The controversial Public Universities Bill has been re-introduced in Parliament.
Parliament is expected to consider the bill at the second reading stage today.
The Bill which seeks to harmonise the governance, operations and administration of Public Universities in the country has generated controversy and criticism from stakeholders in the education sector since its introduction.
While some contend that the Bill seeks to take away academic freedom and the autonomy of public universities, the Education Ministry has argued that it will harmonise the management of public universities.
Akatsi North MP, Peter Nortsu Kotoesaid the Education Committee recommended to the government to pull the brake on the passage of the bill to allow further consultation.
“The Committee on Education looked at the Public Universities Bill and we have recommended that in view of the criticism and the number of petitions that we have received it will be better for government to hold on with the passing of the bill because there is a need for greater consultation.”
He said with barely two weeks for the House to break for campaign activities in connection with the December 7 polls, it will also be impossible for the bill to be considered by the 7th Parliament.
“It will not feature in the bills we will be looking at for this meeting of Parliament.
“I have already said on many occasions that that Bill was not necessary and it was going to stifle the freedom of the universities and academics so government should redraw it.

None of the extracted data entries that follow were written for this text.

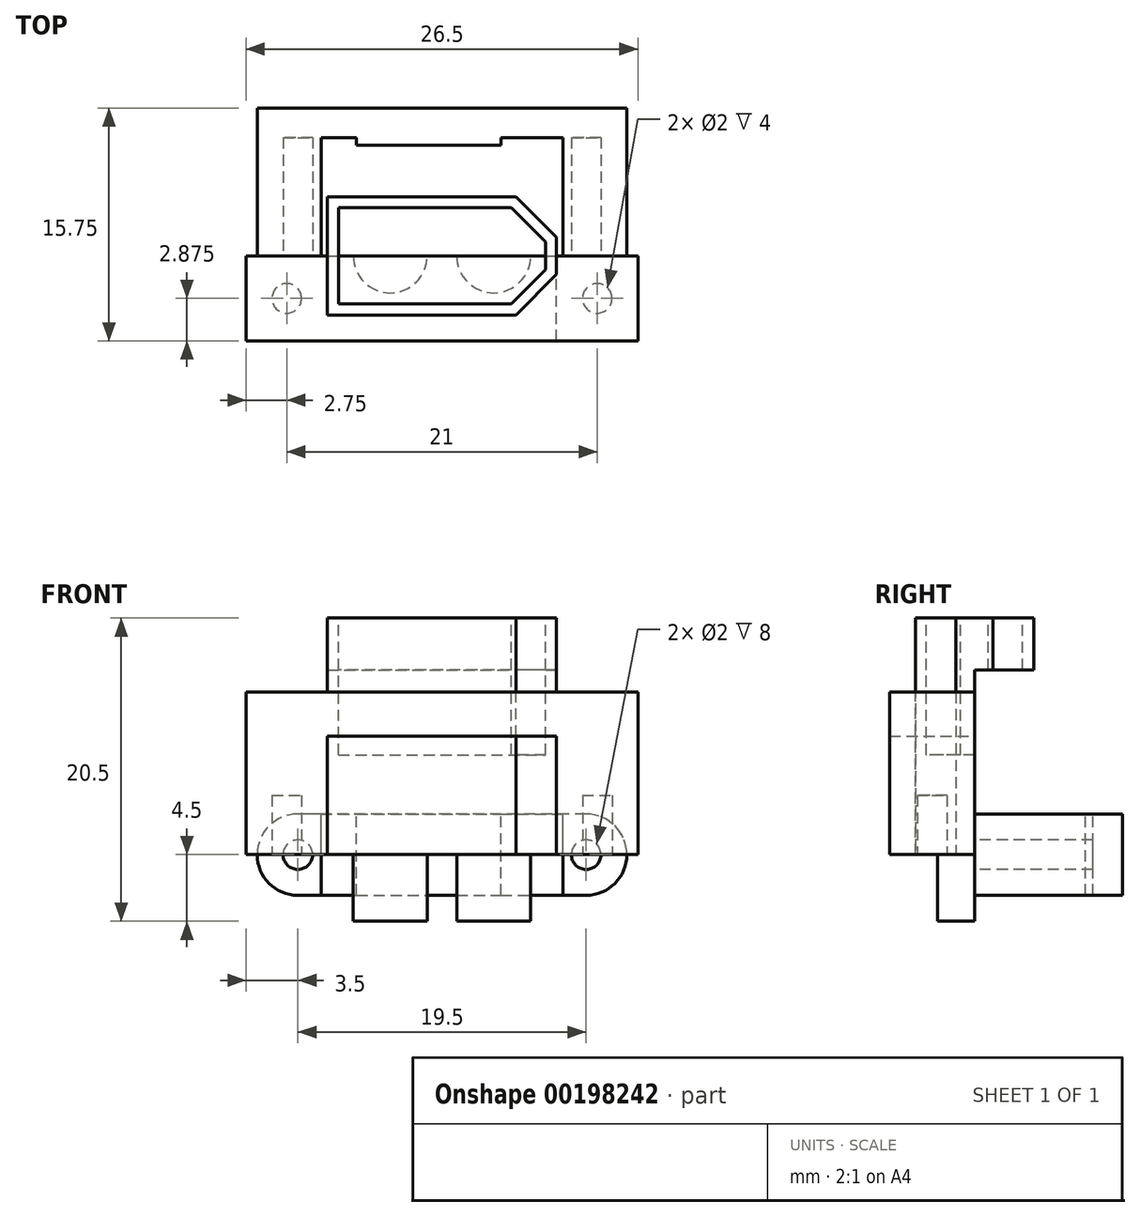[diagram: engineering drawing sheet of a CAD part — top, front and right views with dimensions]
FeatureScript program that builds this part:
annotation { "Feature Type Name" : "Feature", "Feature Type Description" : "" }
export const myFeature = defineFeature(function(context is Context, id is Id, definition is map)
    precondition{}
    {
        {
            var Q0;
            Q0=qCreatedBy(makeId("Top.planeOp"),FACE);
            var sketch = newSketch(context, id + "F0", { "sketchPlane" : qUnion([Q0])});
            skLineSegment(sketch, "E0.bottom", {"start": v(-7.75, 4) * mm, "end": v(7.75, 4) * mm});
            skLineSegment(sketch, "E0.top", {"start": v(-7.75, -4) * mm, "end": v(7.75, -4) * mm});
            skLineSegment(sketch, "E0.left", {"start": v(-7.75, 4) * mm, "end": v(-7.75, -4) * mm});
            skLineSegment(sketch, "E0.right", {"start": v(7.75, 4) * mm, "end": v(7.75, -4) * mm});
            skSolve(sketch);
        }
        {
            var Q0;
            Q0=makeQuery(id+"F0.imprint","IMPRINT",FACE,{"disambiguationData":[TD([[makeQuery(id+"F0.imprint","IMPRINT",EDGE,{"derivedFrom":sQuery(id+"F0.wireOp",EDGE,"E0.bottom")}),-1.0]])]});
            extrude(context, id + "F1", {"entities" : qUnion([Q0]), "depth" : 16 * mm});
        }
        {
            var Q0;
            Q0=makeQuery(id+"F1.opExtrude","SWEPT_EDGE",EDGE,{"disambiguationData":[OSD([sQuery(id+"F0.wireOp",EDGE,"E0.top"),sQuery(id+"F0.wireOp",EDGE,"E0.right")])]});
            var Q1;
            Q1=makeQuery(id+"F1.opExtrude","SWEPT_EDGE",EDGE,{"disambiguationData":[OSD([sQuery(id+"F0.wireOp",EDGE,"E0.bottom"),sQuery(id+"F0.wireOp",EDGE,"E0.right")])]});
            chamfer(context, id + "F2", {"entities" : qUnion([Q0, Q1]), "width" : 2.75 * mm, "tangentPropagation" : true});
        }
        {
            var Q0;
            Q0=makeQuery(id+"F1.opExtrude","CAP_FACE",FACE,{"disambiguationData":[OSD([sQuery(id+"F0.wireOp",EDGE,"E0.bottom"),sQuery(id+"F0.wireOp",EDGE,"E0.top"),sQuery(id+"F0.wireOp",EDGE,"E0.left"),sQuery(id+"F0.wireOp",EDGE,"E0.right")])],"isStart":false});
            var sketch = newSketch(context, id + "F3", { "sketchPlane" : qUnion([Q0])});
            skLineSegment(sketch, "E1.bottom", {"start": v(-7, 3.25) * mm, "end": v(4.69, 3.25) * mm});
            skLineSegment(sketch, "E1.top", {"start": v(-7, -3.25) * mm, "end": v(4.69, -3.25) * mm});
            skLineSegment(sketch, "E1.left", {"start": v(-7, 3.25) * mm, "end": v(-7, -3.25) * mm});
            skLineSegment(sketch, "E2", {"start": v(4.69, 3.25) * mm, "end": v(7, 0.94) * mm});
            skLineSegment(sketch, "E3", {"start": v(7, 0.94) * mm, "end": v(7, -0.94) * mm});
            skLineSegment(sketch, "E4", {"start": v(7, -0.94) * mm, "end": v(4.69, -3.25) * mm});
            skSolve(sketch);
        }
        {
            var Q0;
            Q0 = qSketchRegion(id + "F3", true);
            extrude(context, id + "F4", {"entities" : qUnion([Q0]), "operationType" : NewBodyOperationType.REMOVE, "oppositeDirection" : true, "depth" : 9.25 * mm});
        }
        {
            var Q0;
            Q0=makeQuery(id+"F1.opExtrude","CAP_FACE",FACE,{"disambiguationData":[OSD([sQuery(id+"F0.wireOp",EDGE,"E0.bottom"),sQuery(id+"F0.wireOp",EDGE,"E0.top"),sQuery(id+"F0.wireOp",EDGE,"E0.left"),sQuery(id+"F0.wireOp",EDGE,"E0.right")])],"isStart":true});
            var sketch = newSketch(context, id + "F5", { "sketchPlane" : qUnion([Q0])});
            skCircle(sketch, "E5", {"center": v(-3.5, 0) * mm, "radius": 2.5 * mm});
            skCircle(sketch, "E6", {"center": v(3.5, 0) * mm, "radius": 2.5 * mm});
            skSolve(sketch);
        }
        {
            var Q0;
            Q0 = qSketchRegion(id + "F5", true);
            extrude(context, id + "F6", {"entities" : qUnion([Q0]), "operationType" : NewBodyOperationType.ADD, "depth" : 4.5 * mm});
        }
        {
            var Q0;
            Q0=makeQuery(id+"F1.opExtrude","SWEPT_FACE",FACE,{"disambiguationData":[OSD([sQuery(id+"F0.wireOp",EDGE,"E0.bottom")])]});
            var sketch = newSketch(context, id + "F7", { "sketchPlane" : qUnion([Q0])});
            skLineSegment(sketch, "E7.bottom", {"start": v(-3.75, 6.75) * mm, "end": v(6.25, 6.75) * mm});
            skLineSegment(sketch, "E7.top", {"start": v(-3.75, 1) * mm, "end": v(6.25, 1) * mm});
            skLineSegment(sketch, "E7.left", {"start": v(-3.75, 6.75) * mm, "end": v(-3.75, 1) * mm});
            skLineSegment(sketch, "E7.right", {"start": v(6.25, 6.75) * mm, "end": v(6.25, 1) * mm});
            skSolve(sketch);
        }
        {
            var Q0;
            Q0=makeQuery(id+"F7.imprint","IMPRINT",FACE,{"disambiguationData":[TD([[makeQuery(id+"F7.imprint","IMPRINT",EDGE,{"derivedFrom":sQuery(id+"F7.wireOp",EDGE,"E7.bottom")}),-1.0]])]});
            extrude(context, id + "F8", {"entities" : qUnion([Q0]), "operationType" : NewBodyOperationType.REMOVE, "oppositeDirection" : true, "depth" : 0.5 * mm});
        }
        {
            var Q0;
            Q0=qCreatedBy(makeId("Front.planeOp"),FACE);
            var sketch = newSketch(context, id + "F9", { "sketchPlane" : qUnion([Q0])});
            skLineSegment(sketch, "E8.top", {"start": v(-7.75, 8) * mm, "end": v(7.75, 8) * mm});
            skLineSegment(sketch, "E8.left", {"start": v(-7.75, 0) * mm, "end": v(-7.75, 8) * mm});
            skLineSegment(sketch, "E8.right", {"start": v(7.75, 0) * mm, "end": v(7.75, 8) * mm});
            skLineSegment(sketch, "E9.bottom", {"start": v(-13.25, 0) * mm, "end": v(-7.75, 0) * mm});
            skLineSegment(sketch, "E9.top", {"start": v(-13.25, 11) * mm, "end": v(13.25, 11) * mm});
            skLineSegment(sketch, "E9.left", {"start": v(-13.25, 0) * mm, "end": v(-13.25, 11) * mm});
            skLineSegment(sketch, "E9.right", {"start": v(13.25, 0) * mm, "end": v(13.25, 11) * mm});
            skLineSegment(sketch, "E10.trimOffspring", {"start": v(7.75, 0) * mm, "end": v(13.25, 0) * mm});
            skSolve(sketch);
        }
        {
            var Q0;
            Q0 = qSketchRegion(id + "F9", true);
            extrude(context, id + "F10", {"entities" : qUnion([Q0]), "depth" : 5.75 * mm});
        }
        {
            var Q0;
            Q0=makeQuery(id+"F10.opExtrude","SWEPT_FACE",FACE,{"disambiguationData":[OSD([sQuery(id+"F9.wireOp",EDGE,"E9.bottom")])]});
            var sketch = newSketch(context, id + "F11", { "sketchPlane" : qUnion([Q0])});
            skCircle(sketch, "E11", {"center": v(-10.5, 2.88) * mm, "radius": 1 * mm});
            skCircle(sketch, "E12", {"center": v(10.5, 2.88) * mm, "radius": 1 * mm});
            skSolve(sketch);
        }
        {
            var Q0;
            Q0 = qSketchRegion(id + "F11", true);
            extrude(context, id + "F12", {"entities" : qUnion([Q0]), "operationType" : NewBodyOperationType.REMOVE, "oppositeDirection" : true, "depth" : 4 * mm});
        }
        {
            var Q0;
            Q0=qCreatedBy(makeId("Front.planeOp"),FACE);
            var sketch = newSketch(context, id + "F13", { "sketchPlane" : qUnion([Q0])});
            skArc(sketch, "E13", {"start": v(9.75, -2.75) * mm, "mid": v(12.5, 0) * mm, "end": v(9.75, 2.75) * mm});
            skArc(sketch, "E14", {"start": v(-9.75, 2.75) * mm, "mid": v(-12.5, 0) * mm, "end": v(-9.75, -2.75) * mm});
            skLineSegment(sketch, "E15.bottom", {"start": v(9.75, 2.75) * mm, "end": v(-9.75, 2.75) * mm});
            skLineSegment(sketch, "E15.top", {"start": v(9.75, -2.75) * mm, "end": v(-9.75, -2.75) * mm});
            skSolve(sketch);
        }
        {
            var Q0;
            Q0 = qSketchRegion(id + "F13", true);
            extrude(context, id + "F14", {"entities" : qUnion([Q0]), "oppositeDirection" : true, "depth" : 10 * mm});
        }
        {
            var Q0;
            Q0=qCreatedBy(makeId("Top.planeOp"),FACE);
            var sketch = newSketch(context, id + "F15", { "sketchPlane" : qUnion([Q0])});
            skLineSegment(sketch, "E16.bottom", {"start": v(-8.18, 0) * mm, "end": v(8.18, 0) * mm});
            skLineSegment(sketch, "E16.top", {"start": v(-8.18, 8) * mm, "end": v(-5.78, 8) * mm});
            skLineSegment(sketch, "E16.left", {"start": v(-8.18, 0) * mm, "end": v(-8.18, 8) * mm});
            skLineSegment(sketch, "E16.right", {"start": v(8.18, 0) * mm, "end": v(8.18, 8) * mm});
            skLineSegment(sketch, "E17.top", {"start": v(-5.78, 7.5) * mm, "end": v(3.98, 7.5) * mm});
            skLineSegment(sketch, "E17.left", {"start": v(-5.78, 8) * mm, "end": v(-5.78, 7.5) * mm});
            skLineSegment(sketch, "E17.right", {"start": v(3.98, 8) * mm, "end": v(3.98, 7.5) * mm});
            skLineSegment(sketch, "E18.trimOffspring", {"start": v(3.98, 8) * mm, "end": v(8.18, 8) * mm});
            skSolve(sketch);
        }
        {
            var Q0;
            Q0 = qSketchRegion(id + "F15", true);
            extrude(context, id + "F16", {"entities" : qUnion([Q0]), "operationType" : NewBodyOperationType.REMOVE, "endBound" : BoundingType.SYMMETRIC, "oppositeDirection" : true, "depth" : 25 * mm});
        }
        {
            var Q0;
            {var subQ0=sQuery(id+"F13.wireOp",EDGE,"E14");var subQ1=sQuery(id+"F13.wireOp",EDGE,"E15.bottom");var subQ2=sQuery(id+"F13.wireOp",EDGE,"E15.top");Q0=makeQuery(id+"F16.boolean.opBoolean","SPLIT",FACE,{"disambiguationData":[TD([makeQuery(id+"F14.opExtrude","SWEPT_FACE",FACE,{"disambiguationData":[OSD([subQ0])]})])],"derivedFrom":makeQuery(id+"F14.opExtrude","CAP_FACE",FACE,{"disambiguationData":[OSD([sQuery(id+"F13.wireOp",EDGE,"E13"),subQ0,subQ1,subQ2])],"isStart":true})});}
            var sketch = newSketch(context, id + "F17", { "sketchPlane" : qUnion([Q0])});
            skCircle(sketch, "E19", {"center": v(-9.75, 0) * mm, "radius": 1 * mm});
            skCircle(sketch, "E20", {"center": v(9.75, 0) * mm, "radius": 1 * mm});
            skSolve(sketch);
        }
        {
            var Q0;
            Q0 = qSketchRegion(id + "F17", true);
            extrude(context, id + "F18", {"entities" : qUnion([Q0]), "operationType" : NewBodyOperationType.REMOVE, "oppositeDirection" : true, "depth" : 8 * mm});
        }
    });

“So I have been on that position long ago so if it does not go through, the better for the government,” he added.
About the bill
According to framers of the Public Universities Bill, it seeks to harmonise the finances, administration and governance structure of public universities.
The Bill, when passed, will give the government power to appoint the majority of members of the University Council.
The Council then has the power to appoint and fire public university officials.
The Bill also gives the President the power to dissolve the university council which will now have the power to appoint a chancellor.
It also gives effect to the University Council to control the finances of the university and determine the allocation of funds.
In addition, there is a proposal to rename four public universities after various personalities.